Définition dans McClintock & Strong
Sodomite
Sod'omite (קָדֵשׁ, kadesh, i.e. consacré; Vulg. scortator, effeminatus). Ce mot ne désigne pas un habitant de Sodom (sauf seulement en 2 Esdr. 7:36), ni l'un de leurs descendants ; mais il est employé dans la Version Autorisée King James de l'Ancien Testament pour ceux qui pratiquaient, à titre de rite religieux, la détestable et contre‑nature perversion dont les habitants de Sodom et Gomorrah ont tiré leur infamie durable. Il se rencontre en Deutéronome 23:17; 1 Rois 14:24; 1 Rois 15:12; 1 Rois 22:46; 2 Rois 23:7; et Job 36:14 (marge). Le mot hébreu kadesh est dit dériver d'une racine kadash, qui (aussi étrange que cela puisse paraître) signifie «pur», et de là «saint». Les mots sacer en latin, et «consacré» dans notre langue, ont aussi un double sens, bien que la signification subsidiaire ne soit pas aussi absolument contraire au sens principal qu'il en est du kadesh. «Cette effroyable ‘consécration’, ou plutôt profanation, se répandit sous différentes formes sur la Phénicie, la Syrie, la Phrygie, l'Assyrie, la Babylonie. Ashtaroth, la grecque Astarté, en était l'objet principal.» Elle semble également avoir été établie à Rome, où ses victimes furent appelées Galli (non pas d'après la Gaule, mais d'après le fleuve Gallus en Bithynie). Il y a une note instructive sur le sujet dans le Commentaire de Jérôme sur Osée 4:14. VOIR SODOMIE.

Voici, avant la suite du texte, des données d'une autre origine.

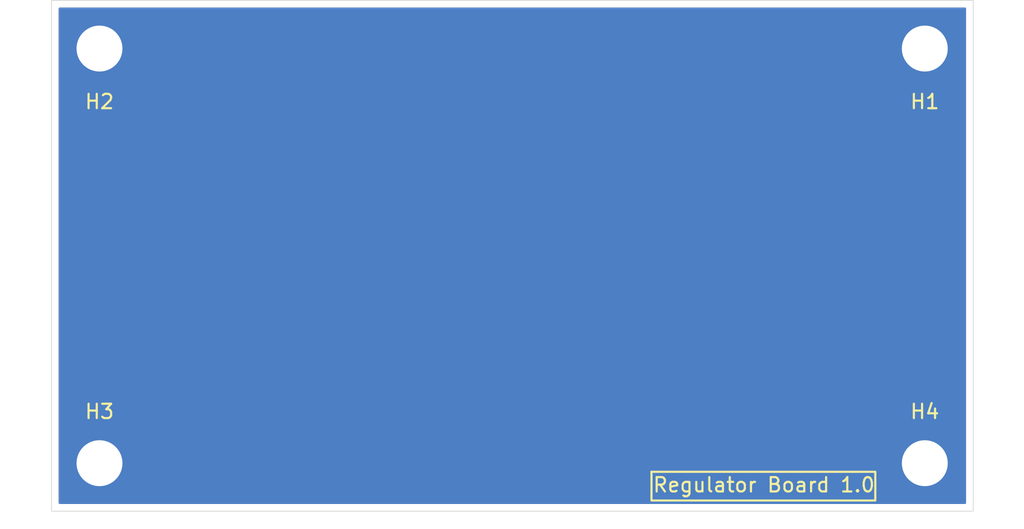
<source format=kicad_pcb>
(kicad_pcb
	(version 20241229)
	(generator "pcbnew")
	(generator_version "9.0")
	(general
		(thickness 1.6)
		(legacy_teardrops no)
	)
	(paper "A4")
	(title_block
		(title "Regulator_Board")
		(date "2025-11-09")
		(rev "1.0")
		(company "PKl")
	)
	(layers
		(0 "F.Cu" signal)
		(2 "B.Cu" signal)
		(9 "F.Adhes" user "F.Adhesive")
		(11 "B.Adhes" user "B.Adhesive")
		(13 "F.Paste" user)
		(15 "B.Paste" user)
		(5 "F.SilkS" user "F.Silkscreen")
		(7 "B.SilkS" user "B.Silkscreen")
		(1 "F.Mask" user)
		(3 "B.Mask" user)
		(17 "Dwgs.User" user "User.Drawings")
		(19 "Cmts.User" user "User.Comments")
		(21 "Eco1.User" user "User.Eco1")
		(23 "Eco2.User" user "User.Eco2")
		(25 "Edge.Cuts" user)
		(27 "Margin" user)
		(31 "F.CrtYd" user "F.Courtyard")
		(29 "B.CrtYd" user "B.Courtyard")
		(35 "F.Fab" user)
		(33 "B.Fab" user)
		(39 "User.1" user)
		(41 "User.2" user)
		(43 "User.3" user)
		(45 "User.4" user)
	)
	(setup
		(stackup
			(layer "F.SilkS"
				(type "Top Silk Screen")
			)
			(layer "F.Paste"
				(type "Top Solder Paste")
			)
			(layer "F.Mask"
				(type "Top Solder Mask")
				(thickness 0.01)
			)
			(layer "F.Cu"
				(type "copper")
				(thickness 0.035)
			)
			(layer "dielectric 1"
				(type "core")
				(thickness 1.51)
				(material "FR4")
				(epsilon_r 4.5)
				(loss_tangent 0.02)
			)
			(layer "B.Cu"
				(type "copper")
				(thickness 0.035)
			)
			(layer "B.Mask"
				(type "Bottom Solder Mask")
				(thickness 0.01)
			)
			(layer "B.Paste"
				(type "Bottom Solder Paste")
			)
			(layer "B.SilkS"
				(type "Bottom Silk Screen")
			)
			(copper_finish "None")
			(dielectric_constraints no)
		)
		(pad_to_mask_clearance 0)
		(allow_soldermask_bridges_in_footprints no)
		(tenting front back)
		(pcbplotparams
			(layerselection 0x00000000_00000000_55555555_5755f5ff)
			(plot_on_all_layers_selection 0x00000000_00000000_00000000_00000000)
			(disableapertmacros no)
			(usegerberextensions no)
			(usegerberattributes yes)
			(usegerberadvancedattributes yes)
			(creategerberjobfile yes)
			(dashed_line_dash_ratio 12.000000)
			(dashed_line_gap_ratio 3.000000)
			(svgprecision 4)
			(plotframeref no)
			(mode 1)
			(useauxorigin no)
			(hpglpennumber 1)
			(hpglpenspeed 20)
			(hpglpendiameter 15.000000)
			(pdf_front_fp_property_popups yes)
			(pdf_back_fp_property_popups yes)
			(pdf_metadata yes)
			(pdf_single_document no)
			(dxfpolygonmode yes)
			(dxfimperialunits yes)
			(dxfusepcbnewfont yes)
			(psnegative no)
			(psa4output no)
			(plot_black_and_white yes)
			(sketchpadsonfab no)
			(plotpadnumbers no)
			(hidednponfab no)
			(sketchdnponfab yes)
			(crossoutdnponfab yes)
			(subtractmaskfromsilk no)
			(outputformat 1)
			(mirror no)
			(drillshape 0)
			(scaleselection 1)
			(outputdirectory "PROD/")
		)
	)
	(net 0 "")
	(net 1 "GND")
	(footprint "MountingHole:MountingHole_3.2mm_M3_DIN965_Pad" (layer "F.Cu") (at 125.05 60.8))
	(footprint "MountingHole:MountingHole_3.2mm_M3_DIN965_Pad" (layer "F.Cu") (at 125.05 89.7))
	(footprint "MountingHole:MountingHole_3.2mm_M3_DIN965_Pad" (layer "F.Cu") (at 182.575 89.7))
	(footprint "MountingHole:MountingHole_3.2mm_M3_DIN965_Pad" (layer "F.Cu") (at 182.575 60.8))
	(gr_rect
		(start 163.525 90.3)
		(end 179.125 92.3)
		(stroke
			(width 0.15)
			(type solid)
		)
		(fill no)
		(layer "F.SilkS")
		(uuid "8a6b45fa-5326-4b4b-95cb-e46c0a49afd1")
	)
	(gr_rect
		(start 121.707152 57.44)
		(end 185.95 93.045)
		(stroke
			(width 0.05)
			(type default)
		)
		(fill no)
		(layer "Edge.Cuts")
		(uuid "540a5d16-6dd4-419b-9bb7-476d28bd32c8")
	)
	(gr_text "Regulator Board 1.0"
		(at 163.55 91.8 0)
		(layer "F.SilkS")
		(uuid "776dd0ba-0081-4a04-86ca-ceda0fec3c43")
		(effects
			(font
				(size 1 1)
				(thickness 0.15)
			)
			(justify left bottom)
		)
	)
	(zone
		(net 1)
		(net_name "GND")
		(layers "F.Cu" "B.Cu")
		(uuid "7217192d-9f0c-403c-aca3-c806547517d4")
		(hatch edge 0.5)
		(connect_pads
			(clearance 0.2)
		)
		(min_thickness 0.16)
		(filled_areas_thickness no)
		(fill yes
			(thermal_gap 0.5)
			(thermal_bridge_width 0.5)
		)
		(polygon
			(pts
				(xy 185.95 57.45) (xy 185.95 93.05) (xy 121.7 93.05) (xy 121.7 57.45)
			)
		)
		(filled_polygon
			(layer "F.Cu")
			(pts
				(xy 185.42128 57.958982) (xy 185.4483 58.005782) (xy 185.4495 58.0195) (xy 185.4495 92.4655) (xy 185.431018 92.51628)
				(xy 185.384218 92.5433) (xy 185.3705 92.5445) (xy 122.286652 92.5445) (xy 122.235872 92.526018)
				(xy 122.208852 92.479218) (xy 122.207652 92.4655) (xy 122.207652 58.0195) (xy 122.226134 57.96872)
				(xy 122.272934 57.9417) (xy 122.286652 57.9405) (xy 185.3705 57.9405)
			)
		)
		(filled_polygon
			(layer "B.Cu")
			(pts
				(xy 185.42128 57.958982) (xy 185.4483 58.005782) (xy 185.4495 58.0195) (xy 185.4495 92.4655) (xy 185.431018 92.51628)
				(xy 185.384218 92.5433) (xy 185.3705 92.5445) (xy 122.286652 92.5445) (xy 122.235872 92.526018)
				(xy 122.208852 92.479218) (xy 122.207652 92.4655) (xy 122.207652 58.0195) (xy 122.226134 57.96872)
				(xy 122.272934 57.9417) (xy 122.286652 57.9405) (xy 185.3705 57.9405)
			)
		)
	)
	(embedded_fonts no)
)

</source>
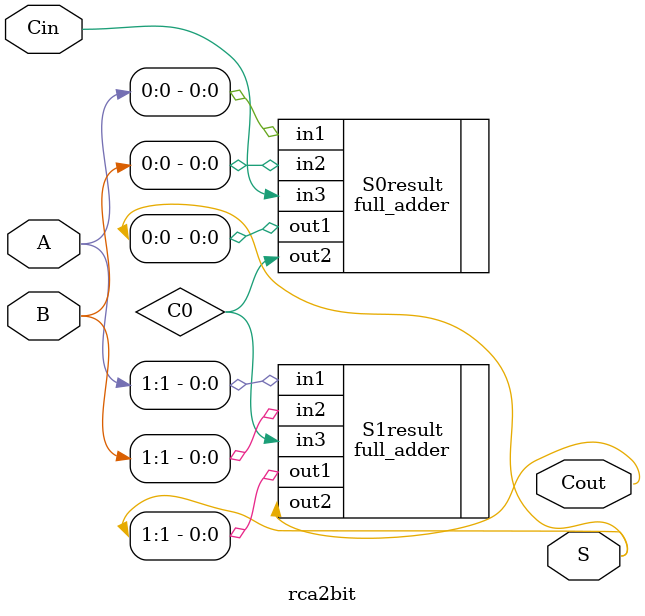
<source format=v>
module rca2bit(S, Cout, A, B, Cin);
    input [1:0] A, B;
    input Cin;
    output [1:0] S;
    output Cout;
    wire C0, w2, w3;

    // syntax: gate instance_name(output, input_1, input_2...)
    full_adder S0result(.in1(A[0]), .in2(B[0]), .in3(Cin), .out1(S[0]), .out2(C0));
    full_adder S1result(.in1(A[1]), .in2(B[1]), .in3(C0), .out1(S[1]), .out2(Cout));


endmodule

// iverilog -o rca2bit -s rca2bit_tb .\rca2bit.v .\full_adder.v .\rca2bit_tb.v
// 
// vvp .\rca2bit
</source>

Les traducteurs de la Sept. (Septuagint), avec cette anxiété de l'adoucir et de dissimuler les expressions odieuses qui a souvent été remarquée comme caractéristique de leur version, ont, dans tous les cas sauf un, évité de rendre kadesh par son sens apparent. Dans le premier des passages cités ils donnent une double traduction, πορνεύων et τελισκόμενος (initié). Dans le second, σύνδεσμος (une conspiration, lisant peut‑être קֶשֶׁר); dans le troisième, τὰς τελετάς (sacrifices); dans le quatrième le MS. Vatican l'omettait, et l'Alex. a τοῦ ἐνδιηλλαγμένου; dans le cinquième, τῶν Καδησίμ; et dans le sixième, ὑπὸ ἀγγέλων. Il existe un équivalent féminin de kadesh, à savoir kadeshdh. Ceci se trouve en Genèse 38:21‑22; Deutéronome 23:17; et Osée 4:14. Dans chacun de ces cas il jette une nouvelle lumière sur le passage de se rappeler que ces femmes étaient (si l'expression est permise) les prêtresses d'une religion, et non pas des prostituées exerçant pour de l'argent, ou simplement des instruments de convoitise passagère. De telles prostituées ordinaires sont appelées par le nom zonah. En 1 Rois 22:38 le mot zonoth est rendu «armure». Il devrait être «prostituées» — «et les prostituées se lavaient là» (tôt le matin, comme c'était leur coutume, ajoute Procope de Gaza). La Sept. a correctement rendu ceci. Les «femmes étrangères» de Proverbes 2:16, etc., étaient étrangères, zaroth. VOIR PROSTITUÉE.